┌─ Text excerpt
Much as the SNP and Plaid gained profile, it comes at the detriment of Carwin Jones in Wales and Jim Murphy in Scotland. The decision to exclude NI parties (four plus seven would have been farcical) means that ITV not only ‘unvoiced’ Northern Ireland as a constituent part of the United Kingdom, but devolved unionist voices everywhere else.

So Plaid was raised to the voice of Wales status it aspires to, Welsh Labour who are already that (for now) were effectively silenced. It’s a trick of the TV light that can only benefit Plaid at the expense of Labour. And it is this Welsh coup that may prove to be Labour’s five o’clock shadow moment here rather than Scotland which already seems lost.

This exemplifies a issue which Jones (Murdo Fraser has made similar arguments here on Slugger) has been making for some time: ie, that further constitutional reform must continue not simply in the devolved areas, but in London. In effect ITV were grappling with a problem that Westminster has been diligently ignoring, and coming up with similar illogical part answers.
└─
> [Task brief]
Rewrite the devolution passage starting at "This exemplifies a" and ending at "illogical part answers.", replacing "Westminster" with "Whitehall".
┌─ Supplied data
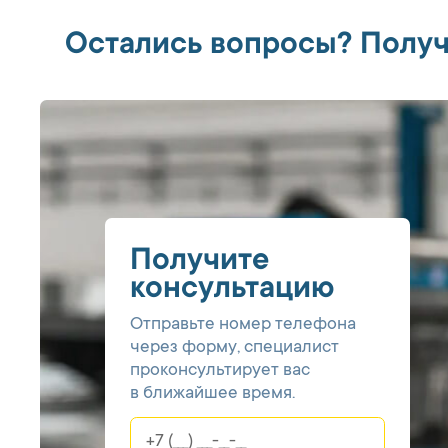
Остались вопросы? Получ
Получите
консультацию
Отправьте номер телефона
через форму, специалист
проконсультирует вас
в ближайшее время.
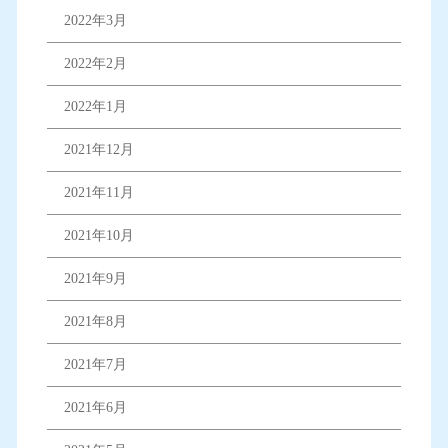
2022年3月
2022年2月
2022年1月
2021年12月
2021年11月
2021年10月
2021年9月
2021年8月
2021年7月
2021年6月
└─
> [Response box]
This exemplifies a issue which Jones (Murdo Fraser has made similar arguments here on Slugger) has been making for some time: ie, that further constitutional reform must continue not simply in the devolved areas, but in London. In effect ITV were grappling with a problem that Whitehall has been diligently ignoring, and coming up with similar illogical part answers.